During the past nine years, Google has slowly built, feature-by-feature, the software application “must-haves” to compete with Microsoft Office. The Google product “suite,” now branded Google Apps for Business, has made serious strides in the mobile and “cloud” segment of such applications. However, Microsoft Office still owns the desktop category of “productivity applications.” According to 2013 research by Gartner, Microsoft office dominates about 99 percent of the $16 billion market for office software such as email, word processing and spreadsheets. Google has less than 1%.
The tenth year of development might just be “the charm” for Google Apps for Business, however.
The Google Apps killer-feature: Editing Microsoft Office files
No matter how great Google Apps are, or will ever be, we now live in a Microsoft Office world.
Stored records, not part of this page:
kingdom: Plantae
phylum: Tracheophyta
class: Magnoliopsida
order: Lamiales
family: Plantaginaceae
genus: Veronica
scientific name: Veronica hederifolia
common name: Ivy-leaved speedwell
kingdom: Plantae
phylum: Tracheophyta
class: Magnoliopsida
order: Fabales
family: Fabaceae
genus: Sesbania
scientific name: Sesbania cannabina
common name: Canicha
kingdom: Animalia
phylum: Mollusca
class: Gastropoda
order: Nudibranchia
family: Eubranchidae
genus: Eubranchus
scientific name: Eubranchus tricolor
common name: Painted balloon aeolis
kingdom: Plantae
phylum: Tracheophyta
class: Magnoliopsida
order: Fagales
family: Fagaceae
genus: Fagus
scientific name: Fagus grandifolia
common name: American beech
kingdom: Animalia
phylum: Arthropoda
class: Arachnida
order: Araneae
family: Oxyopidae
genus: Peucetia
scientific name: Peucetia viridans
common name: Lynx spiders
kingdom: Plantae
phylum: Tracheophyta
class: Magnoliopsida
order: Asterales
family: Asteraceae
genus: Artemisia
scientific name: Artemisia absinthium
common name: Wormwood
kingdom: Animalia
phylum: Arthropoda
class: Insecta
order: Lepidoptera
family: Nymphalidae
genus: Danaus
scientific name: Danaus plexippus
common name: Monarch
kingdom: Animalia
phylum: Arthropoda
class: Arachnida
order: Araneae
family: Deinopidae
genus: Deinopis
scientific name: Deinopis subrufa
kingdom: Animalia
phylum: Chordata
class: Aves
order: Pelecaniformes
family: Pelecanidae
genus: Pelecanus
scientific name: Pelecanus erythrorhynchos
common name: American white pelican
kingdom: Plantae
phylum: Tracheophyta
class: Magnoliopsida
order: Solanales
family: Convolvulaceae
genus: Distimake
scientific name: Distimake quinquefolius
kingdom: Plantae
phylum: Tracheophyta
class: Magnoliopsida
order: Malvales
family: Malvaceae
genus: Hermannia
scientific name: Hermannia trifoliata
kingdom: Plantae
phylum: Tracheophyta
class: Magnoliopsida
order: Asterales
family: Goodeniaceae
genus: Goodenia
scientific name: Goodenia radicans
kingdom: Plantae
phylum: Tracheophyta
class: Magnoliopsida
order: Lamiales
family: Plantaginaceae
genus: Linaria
If you receive a document attached to an email, it will likely be a Microsoft Word file. This is what you’d call an 800-pound-gorilla in the China Shop of Google’s plans to challenge Microsoft.
From the day Google first launched a Microsoft Office challenger, there has been a never-ending parade of work-arounds, plug-ins, third-party products and user hacks involving converting files back-and-forth from Office word to Google docs, and back again; across various versions of browsers and operating systems.
These have never been really-great features, they’ve merely been reminders of how dominant Microsoft Office is.
Without such features, enterprise and small business customers–even if they spend lots of money licensing Google Apps–will always have employees insisting on purchasing additional licenses of Microsoft Office in order to have the ability to collaborate with Microsoft-Office-users at suppliers, service suppliers and customers.
So long hacks, hello features:
Google now offers the ability to open and edit Office files using the Chrome web browser, a Chromebook, or using the Docs, Sheets, and Slides apps on a mobile device (i.e., an Android tablet). The ability to edit Office files is called Office Compatibility Mode (OCM) the way to access it is by clicking on the pencil icon . To enable this feature, users of the Chrome Browser must be using the “New Google Drive” version and download the “ExtensionOffice Editing for Docs, Sheets & Slides” extension.
This extension allows you to edit Office files in Office Compatibility Mode (OCM) from a number of different place:
- From the new Drive: Simply double-click on any Office file and begin editing in OCM.
- From your local storage: Open any locally stored Office files and begin editing right in OCM.
- From Gmail (see above): When viewing a preview of an Office attachment, click Open in Docs (or Sheets/Slides) to start editing in OCM.
- On a Mac or PC, open the file by clicking File > Open file in the menu of your Chrome browser or simply drag and drop a file from your desktop into a Chrome browser window.
- On a Chromebook, open Files.app and double-click the file you’d like to edit.
- From a Docs, Sheets & Slides home screen: Simply click on any Office file to begin editing in OCM.
- From third-party websites: With the Chrome extension installed, clicking to open a Office file on any webpage will open the file in a new tab for editing.
Note: Formats supported: .doc, .docx, .xls, .xlsx, .ppt, and .pptx files. Save Office files to the 2007 version of Office or later. When trying to edit files created with Office 2003 (or older), you’ll be prompted to upgrade these documents to a more recent version of Office before editing or saving further changes. Avoid corrupted or password-protected files.
Google Gets Serious with Resellers
In addition to the new features Google is adding to make Apps work more friendly with Word documents, the Wall Street Journal is reporting that Google is unveiling a new pricing structure that will be more friendly to the key player in the distribution chain of software for small businesses and smaller enterprises: the Reseller.
“Google will increase these commissions for top-performing resellers to encourage them to sign up more corporate customers, help employees use the software, and fix technical problems…”
The ability to work seamlessly with the Microsoft Office world and to have support from your current tech reseller indicates that Google, a company that has been successful in generating advertising revenue from small businesses, but few other products in a sizable way, has accepted the rulebook established by Microsoft. For small businesses, this type of competition is good.